Les avocates victimes de ces discriminations peuvent comme tout citoyen saisir le Défenseur des droits, mais aussi dénoncer (et elles doivent le faire) à nos instances professionnelles le comportement du cabinet, la rupture ou le traitement discriminatoire. Leur cabinet, responsable de ces faits, devra les indemniser et pourra être sanctionné disciplinairement.
Comme dans toute affaire de discrimination, les avocates victimes de ce type de traitement, sont confrontées à un problème de preuve, mais nos ordres disposent aussi de pouvoirs d’investigation, moindres que ceux du Défenseur des droits, mais qu’il conviendrait de mettre en place plus souvent !
Femmes et Droit les soutient dans leurs démarches et les défend devant nos différentes juridictions ordinales ou judiciaires.
Est-ce que l’arsenal juridique, notamment avec l’action de groupe, est suffisant pour lutter contre les discriminations ?
Lutter contre les discriminations subies par les avocates enceintes, c’est aussi en amont, œuvrer pour une vraie reconnaissance sociétale de la parentalité en lieu et place de la sacro-sainte maternité.
Encore et toujours faire avancer les mentalités, et par exemple en instaurant et en mettant réellement en place les congés paternité au sein des cabinets d’avocats.
En travaillant sur la parentalité, et sur la reconnaissance sociale de droits parentaux, et non maternels, nous militons aussi en faveur d’un respect égalitaire face à la parentalité et pour le combat contre la discrimination.
C’est aussi le but de la charte RSCE, dans un cadre de Soft Law : convaincre les cabinets qui restent réticents à instaurer la parité dans leur structure et à la faire vivre réellement, car c’est une chance en plus d’une responsabilité sociétale.
Quant à l’arsenal juridique pour lutter contre les discriminations, malgré le dispositif juridique mis en place au cours des quinze dernières années et en dépit des actions de la Halde puis du Défenseur des droits, la lutte contre les discriminations en France n’apporte toujours pas les résultats escomptés.
Si l’action du Défenseur des droits, notamment à travers l’exercice de son pouvoir d’intervention devant les juridictions, a permis de faire évoluer la jurisprudence, force est de constater que la discrimination à l’embauche, phénomène de grande ampleur, ne trouve toujours pas de réelle traduction judiciaire et que l’action pénale reste plus que marginale.

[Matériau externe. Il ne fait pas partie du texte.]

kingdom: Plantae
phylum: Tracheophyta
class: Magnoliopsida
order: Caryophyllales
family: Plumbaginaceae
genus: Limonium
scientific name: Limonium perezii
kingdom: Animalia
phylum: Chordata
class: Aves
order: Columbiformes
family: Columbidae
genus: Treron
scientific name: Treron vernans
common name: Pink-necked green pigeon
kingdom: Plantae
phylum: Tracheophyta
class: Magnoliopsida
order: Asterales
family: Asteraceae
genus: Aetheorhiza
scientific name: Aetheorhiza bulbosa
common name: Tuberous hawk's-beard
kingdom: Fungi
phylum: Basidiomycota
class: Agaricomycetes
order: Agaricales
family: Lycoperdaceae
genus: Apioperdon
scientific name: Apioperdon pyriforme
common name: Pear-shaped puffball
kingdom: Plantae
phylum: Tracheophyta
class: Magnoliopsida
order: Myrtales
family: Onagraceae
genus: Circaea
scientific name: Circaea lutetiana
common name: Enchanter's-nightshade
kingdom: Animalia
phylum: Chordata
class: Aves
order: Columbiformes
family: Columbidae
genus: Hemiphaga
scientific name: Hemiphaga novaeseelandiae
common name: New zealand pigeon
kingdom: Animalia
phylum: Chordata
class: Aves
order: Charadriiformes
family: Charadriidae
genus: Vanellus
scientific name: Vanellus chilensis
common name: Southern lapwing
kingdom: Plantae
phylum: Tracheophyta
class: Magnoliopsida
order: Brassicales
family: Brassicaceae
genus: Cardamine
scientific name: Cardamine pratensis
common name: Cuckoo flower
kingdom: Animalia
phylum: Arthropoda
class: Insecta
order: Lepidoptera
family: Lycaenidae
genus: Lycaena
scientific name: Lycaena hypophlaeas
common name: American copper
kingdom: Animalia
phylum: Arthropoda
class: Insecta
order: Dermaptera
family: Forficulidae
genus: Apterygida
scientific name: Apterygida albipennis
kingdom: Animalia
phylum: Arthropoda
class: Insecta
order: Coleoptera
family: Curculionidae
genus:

Le renforcement du cadre juridique en 2016 devait permettre de répondre au défi qui découle de ce constat. Il reste cependant à craindre que l’action de groupe en matière de discrimination, mise en place par la loi du 18 novembre 2016 de modernisation de la justice du XXIe siècle, ne résolve pas toutes les difficultés.
Le questionnaire de Désiré Dalloz
Mon meilleur ou mon pire souvenir d’étudiant
Mes cours en droit des obligations, la découverte du raisonnement juridique et les multiples possibilités du Droit au service de la défense : la magie du Droit.
Mon héros de fiction préféré
Kill Bill, la mariée personnage incarnée par Uma Turman dans les deux films de Tarentino.
Mon droit de l’homme préféré
Les droits de la femme…. , et tout simplement :
Les hommes naissent et demeurent libres et égaux en droits. Les distinctions sociales ne peuvent être fondées que sur l’utilité commune.